## SHORT PROBLEM
Render the record lines from the line with "phylum: Ascomycota" up to and including the line with "common name: Slider" as a JSON list of strings, one per line. Omit blank lines and pictures.

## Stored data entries
※ ※ ※

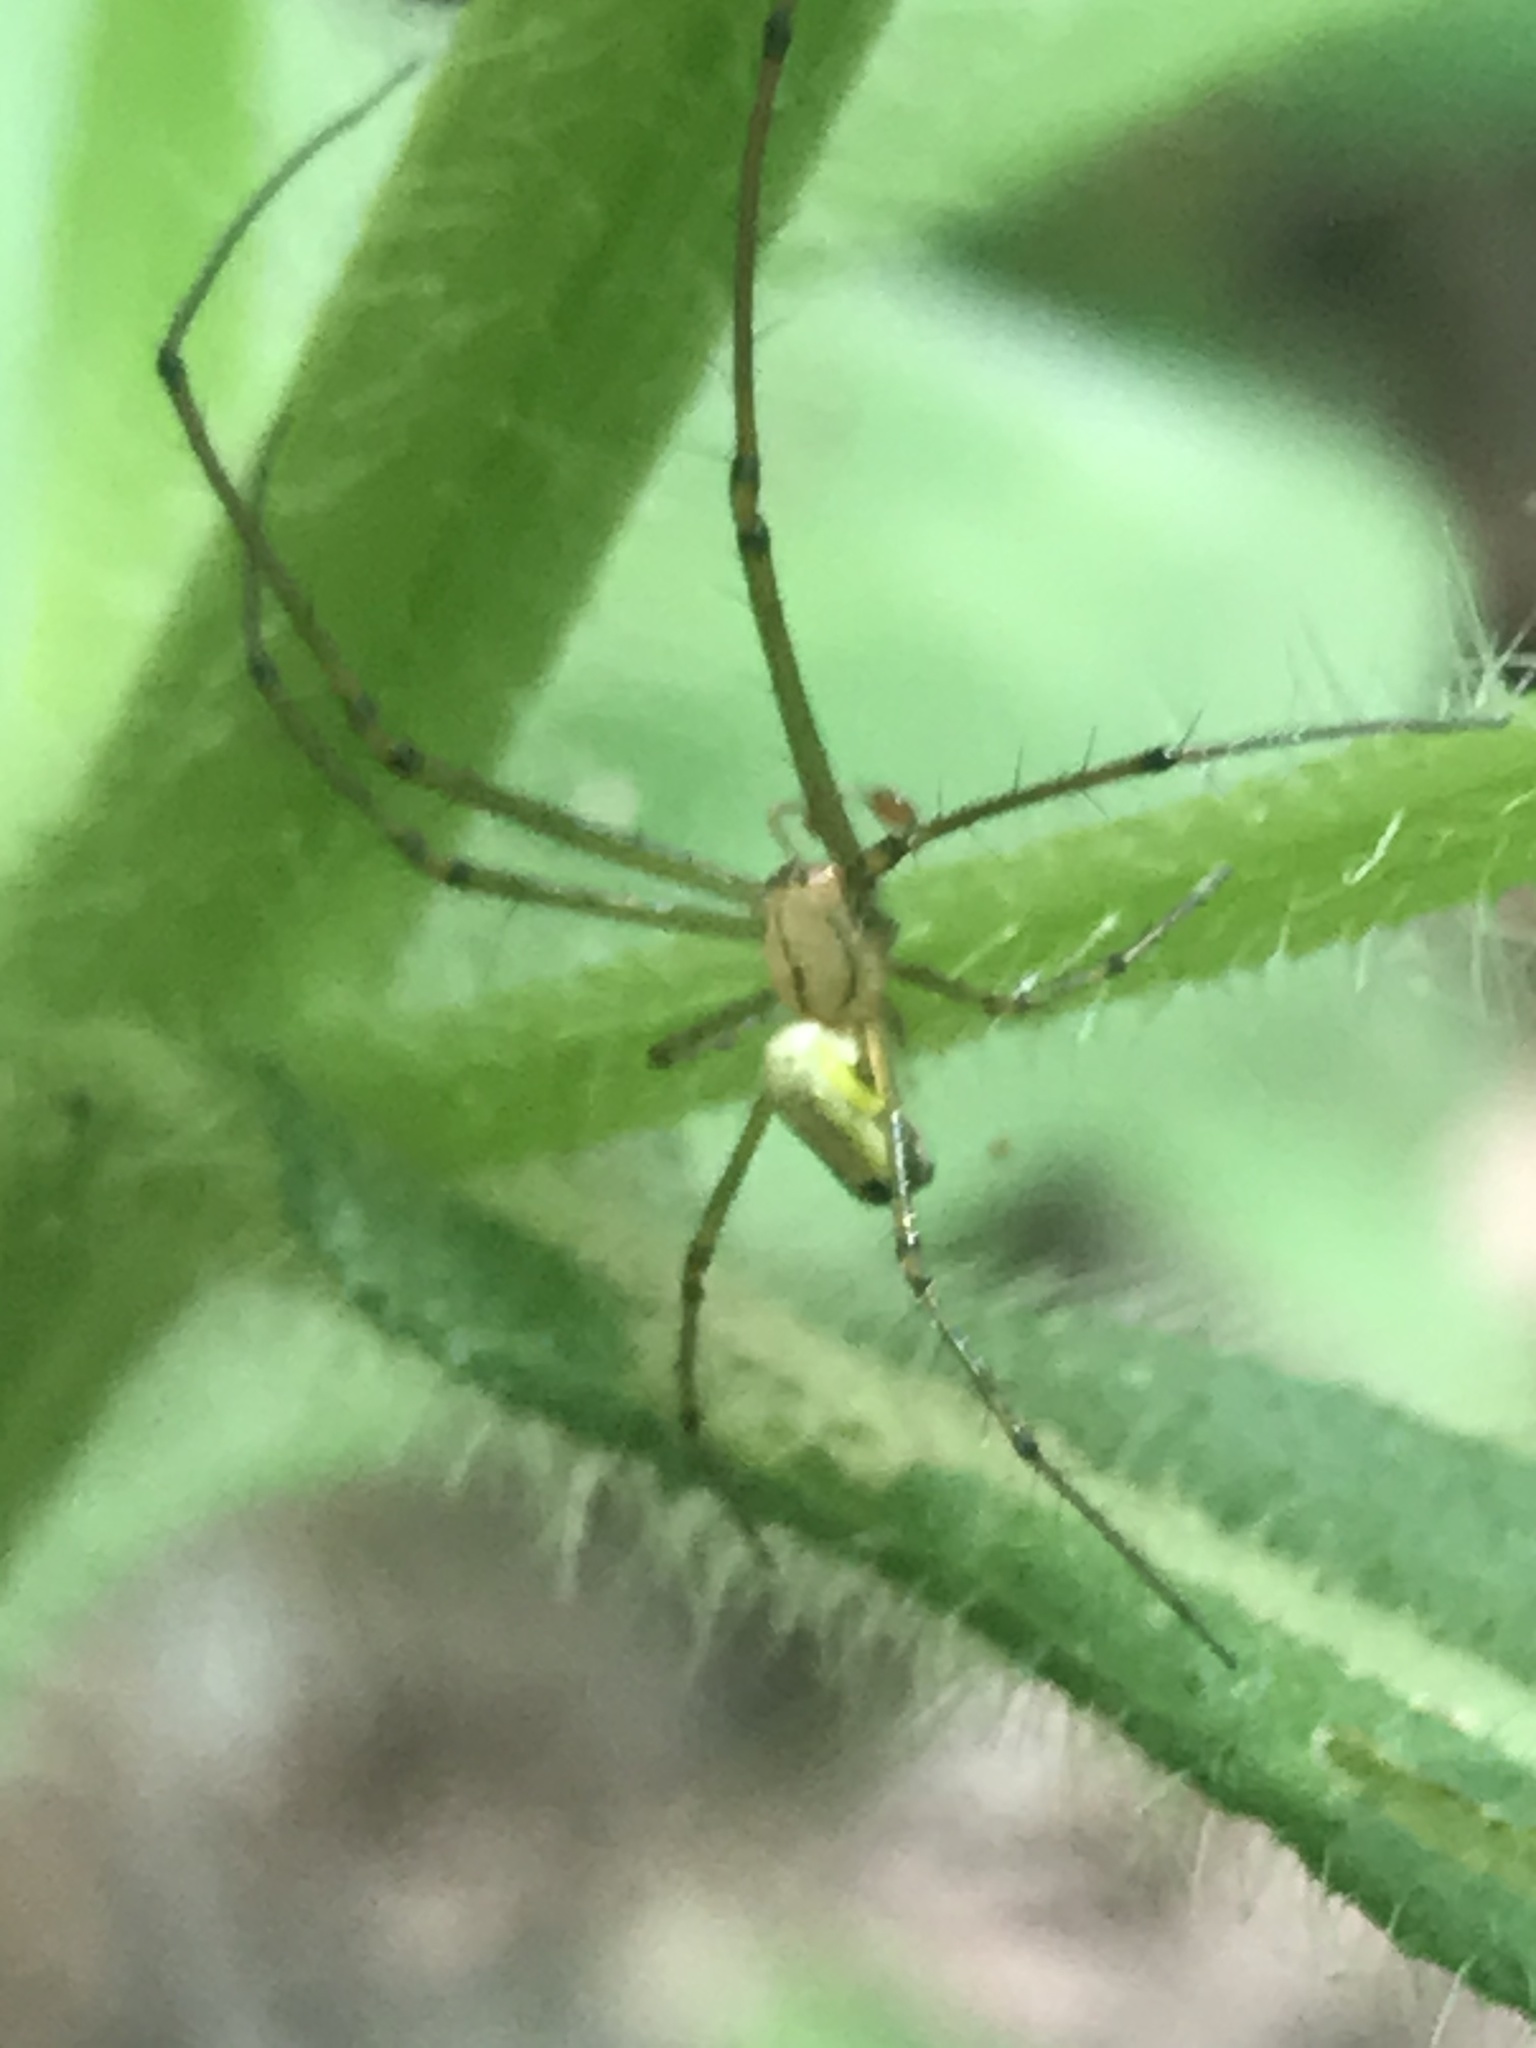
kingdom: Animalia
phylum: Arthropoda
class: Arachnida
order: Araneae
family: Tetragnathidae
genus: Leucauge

※ ※ ※

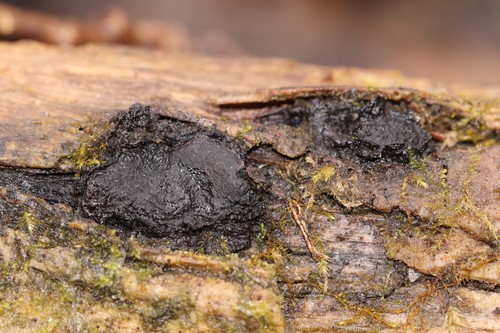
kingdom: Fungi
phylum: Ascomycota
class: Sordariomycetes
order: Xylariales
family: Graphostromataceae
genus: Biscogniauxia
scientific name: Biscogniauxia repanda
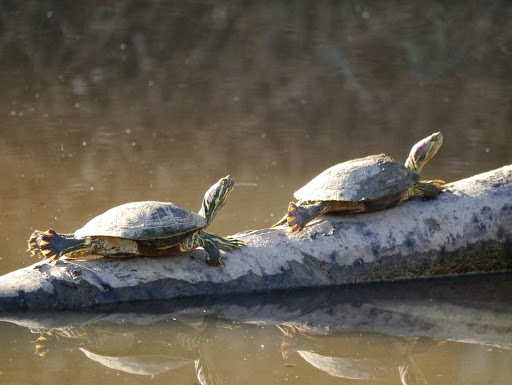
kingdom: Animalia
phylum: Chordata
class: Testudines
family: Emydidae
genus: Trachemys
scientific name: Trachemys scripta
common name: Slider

※ ※ ※

## THE REPLY
[
  "phylum: Ascomycota",
  "class: Sordariomycetes",
  "order: Xylariales",
  "family: Graphostromataceae",
  "genus: Biscogniauxia",
  "scientific name: Biscogniauxia repanda",
  "kingdom: Animalia",
  "phylum: Chordata",
  "class: Testudines",
  "family: Emydidae",
  "genus: Trachemys",
  "scientific name: Trachemys scripta",
  "common name: Slider"
]